Abstimmungsarten im Bundestag
Der Deutsche Bundestag kennt drei Arten von Abstimmungen: offene, namentliche und geheime. Bei offenen Abstimmungen wird per Handzeichen oder durch Aufstehen/Sitzenbleiben abgestimmt, ohne das Verhalten der einzelnen Abgeordneten festzuhalten. Voraussetzung dafür ist die Beschlussfähigkeit, die die Anwesenheit von mehr als der Hälfte der Abgeordneten verlangt. Um die Arbeitsfähigkeit des Parlaments zu gewährleisten, wird die Beschlussfähigkeit aber auch bei weniger Anwesenden angenommen, sofern nicht eine Fraktion oder fünf Prozent der Abgeordneten widersprechen und die Beschlussunfähigkeit feststellen lassen. Ist das Ergebnis der Abstimmung unklar, kann der Sitzungsvorstand einen sogenannten „Hammelsprung“ anordnen. Die Abgeordneten verlassen dann komplett den Plenarsaal und betreten ihn nach Eröffnung des Zählvorgangs erneut durch eine der drei mit „Ja“, „Nein“ oder „Enthaltung“ gekennzeichneten Türen. Dieses Verfahren geht auf die Geschäftsordnung des Kaiserlichen Reichstages von 1874 zurück.

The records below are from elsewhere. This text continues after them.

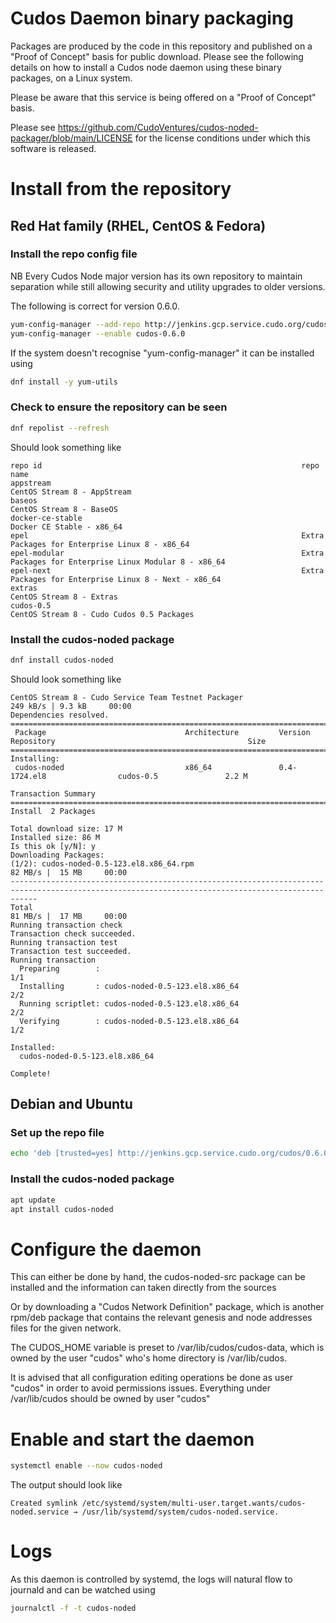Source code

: # Cudos Daemon binary packaging

Packages are produced by the code in this repository and published
on a "Proof of Concept" basis for public download. Please see the following
details on how to install a Cudos node daemon using these binary packages, on a Linux system.

Please be aware that this service is being offered on a "Proof of Concept" basis.

Please see https://github.com/CudoVentures/cudos-noded-packager/blob/main/LICENSE for
the license conditions under which this software is released. 

# Install from the repository

## Red Hat family (RHEL, CentOS & Fedora)

### Install the repo config file

NB Every Cudos Node major version has its own repository to maintain separation while
still allowing security and utility upgrades to older versions.

The following is correct for version 0.6.0.

```bash
yum-config-manager --add-repo http://jenkins.gcp.service.cudo.org/cudos/0.6.0/cudos.repo
yum-config-manager --enable cudos-0.6.0
```

If the system doesn't recognise "yum-config-manager" it can be installed using

```bash
dnf install -y yum-utils
```

### Check to ensure the repository can be seen

```bash
dnf repolist --refresh
```

Should look something like

```
repo id                                                          repo name
appstream                                                        CentOS Stream 8 - AppStream
baseos                                                           CentOS Stream 8 - BaseOS
docker-ce-stable                                                 Docker CE Stable - x86_64
epel                                                             Extra Packages for Enterprise Linux 8 - x86_64
epel-modular                                                     Extra Packages for Enterprise Linux Modular 8 - x86_64
epel-next                                                        Extra Packages for Enterprise Linux 8 - Next - x86_64
extras                                                           CentOS Stream 8 - Extras
cudos-0.5                                                        CentOS Stream 8 - Cudo Cudos 0.5 Packages
```

### Install the cudos-noded package

```bash
dnf install cudos-noded
```

Should look something like

```
CentOS Stream 8 - Cudo Service Team Testnet Packager                                                              249 kB/s | 9.3 kB     00:00    
Dependencies resolved.
==================================================================================================================================================
 Package                               Architecture         Version                     Repository                                           Size
==================================================================================================================================================
Installing:
 cudos-noded                           x86_64               0.4-1724.el8                cudos-0.5               2.2 M

Transaction Summary
==================================================================================================================================================
Install  2 Packages

Total download size: 17 M
Installed size: 86 M
Is this ok [y/N]: y
Downloading Packages:
(1/2): cudos-noded-0.5-123.el8.x86_64.rpm                                                             82 MB/s |  15 MB     00:00    
--------------------------------------------------------------------------------------------------------------------------------------------------
Total                                                                                                              81 MB/s |  17 MB     00:00     
Running transaction check
Transaction check succeeded.
Running transaction test
Transaction test succeeded.
Running transaction
  Preparing        :                                                                                                                          1/1 
  Installing       : cudos-noded-0.5-123.el8.x86_64                                                                                            2/2 
  Running scriptlet: cudos-noded-0.5-123.el8.x86_64                                                                                            2/2 
  Verifying        : cudos-noded-0.5-123.el8.x86_64                                                                                            1/2 
  
Installed:
  cudos-noded-0.5-123.el8.x86_64                                   

Complete!
```

## Debian and Ubuntu

### Set up the repo  file

```bash
echo 'deb [trusted=yes] http://jenkins.gcp.service.cudo.org/cudos/0.6.0/debian stable main' > /etc/apt/sources.list.d/cudos.list
```

### Install the cudos-noded package

```bash
apt update
apt install cudos-noded
```

# Configure the daemon

This can either be done by hand, the cudos-noded-src package can be installed and the
information can taken directly from the sources

Or by downloading a "Cudos Network Definition" package, which is another rpm/deb package
that contains the relevant genesis and node addresses files for the given network.

The CUDOS_HOME variable is preset to /var/lib/cudos/cudos-data, which is owned by the
user "cudos" who's home directory is /var/lib/cudos.

It is advised that all configuration editing operations be done as user "cudos" in
order to avoid permissions issues. Everything under /var/lib/cudos should be owned by user "cudos"

# Enable and start the daemon

```bash
systemctl enable --now cudos-noded
```

The output should look like

```
Created symlink /etc/systemd/system/multi-user.target.wants/cudos-noded.service → /usr/lib/systemd/system/cudos-noded.service.
```

# Logs

As this daemon is controlled by systemd, the logs will natural flow to journald and can be watched using

```bash
journalctl -f -t cudos-noded
```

Die zeitaufwändigeren namentlichen Abstimmungen können von einer Fraktion oder fünf Prozent der Abgeordneten beantragt werden; hier wird das Abstimmungsverhalten jedes einzelnen erfasst. Geheime Abstimmungen (mit „verdeckten“ Stimmzetteln) sind bei allen Personenwahlen, also etwa der Wahl der Präsidiumsmitglieder und des Bundeskanzlers/der Bundeskanzlerin vorgeschrieben, während über alles andere grundsätzlich offen abgestimmt wird.